Monae is Veronica Henley, a bestselling writer, sociologist, and activist who finds herself reliving the past of her ancestors in a plantation where white folks are the masters and the blacks are the slaves.
The trailer was misleading (I guess it was intended to be) but I can’t complain about that seeing as it is one of the gimmicks filmmakers use to get buzz for their films.
Antebellum starts on a high note (I expected nothing less); we see the heroine’s harrowing experiences as a slave, abused, and made to please her masters whose punishment for escape attempts is death.
Given present happenings around the globe, any feature that deals with racism is a most welcome one. Thus, my interest was piqued and I thoroughly enjoyed the first 30 minutes or so as I was so eager to see how the protagonist was taken out of contemporary society and forced into the era of slavery.
When an unforeseen tragedy hits the slave plantation, Veronica has no choice to attempt a daring escape that will either end her life or lead her back to freedom.
The suspense and intrigue that kept me glued to the movie began to wane when the answer to how Veronica found herself in her present situation was slowly revealed. From then on, it was just more or less mediocrity at its best.

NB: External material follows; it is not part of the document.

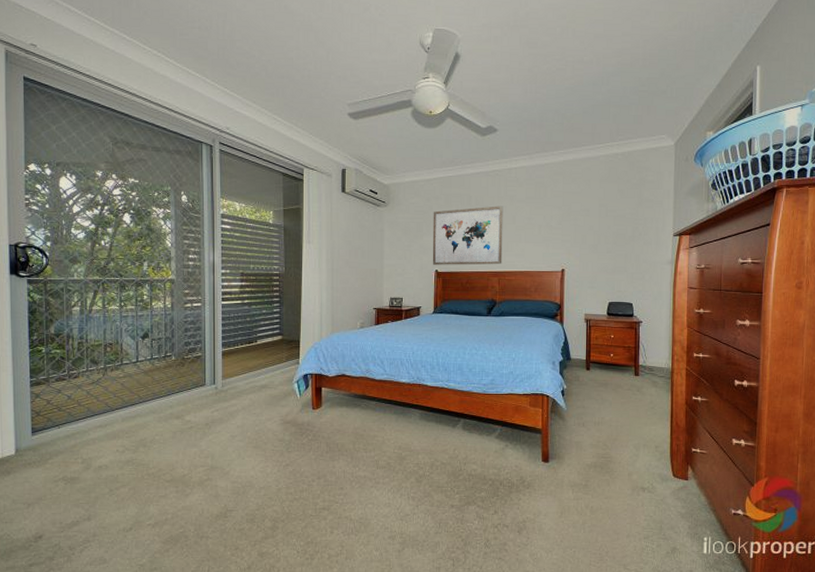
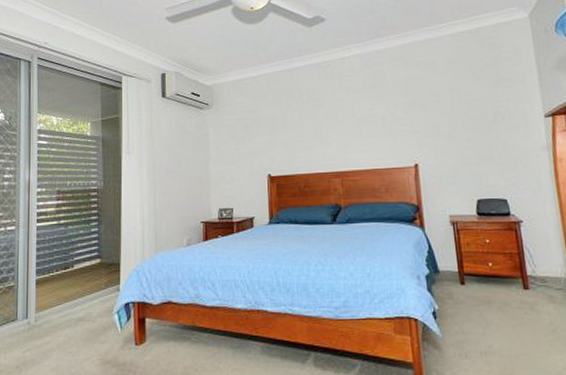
wall art: present [432,206,503,265] -> none [261,98,344,169]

Monae’s portrayal of a heroine torn from her world and forcefully put in another is right on the money… that is until her urban life is explored.
For the short time she played the part of a writer, sociologist, and activist, she left much to be desired. I wasn’t convinced she was who she was. Maybe other critics will think differently.
Secondly, the issue of her friends. How come all they seem to want to do is talk dirty, flirt, drink, and party? Without sounding judgmental, I expected Veronica would surround herself with people who believed in her cause. Apparently, all her pals wanted to do was do anything but talk about what she actually believed in.
Though given a brief role, Kiersey Clemons’ part ends up being memorable and she steals the scenes she shares with Monae easily. She should have been given more screen time as there was something in her that just made you never want to look away.
Several questions in this movie were never answered. What was the motivation of the people who took Veronica? I mean, their scheme was elaborate and well-hatched. Why go through all that risk?
Then the scene where Veronica attempts her escape; I found it odd that she tip-toed noiselessly to avoid being discovered but when she and her fellow escapee fight her master, no one in the area hears the ruckus.
Monae’s acting while impressive, is inconsistent. The ending is just the work of lazy acting and got the opposite effect of what it should have gotten from me.
Maybe I should forgive the directors for this being their first time directing a feature film. But for me, Antebellum is another disappointing movie.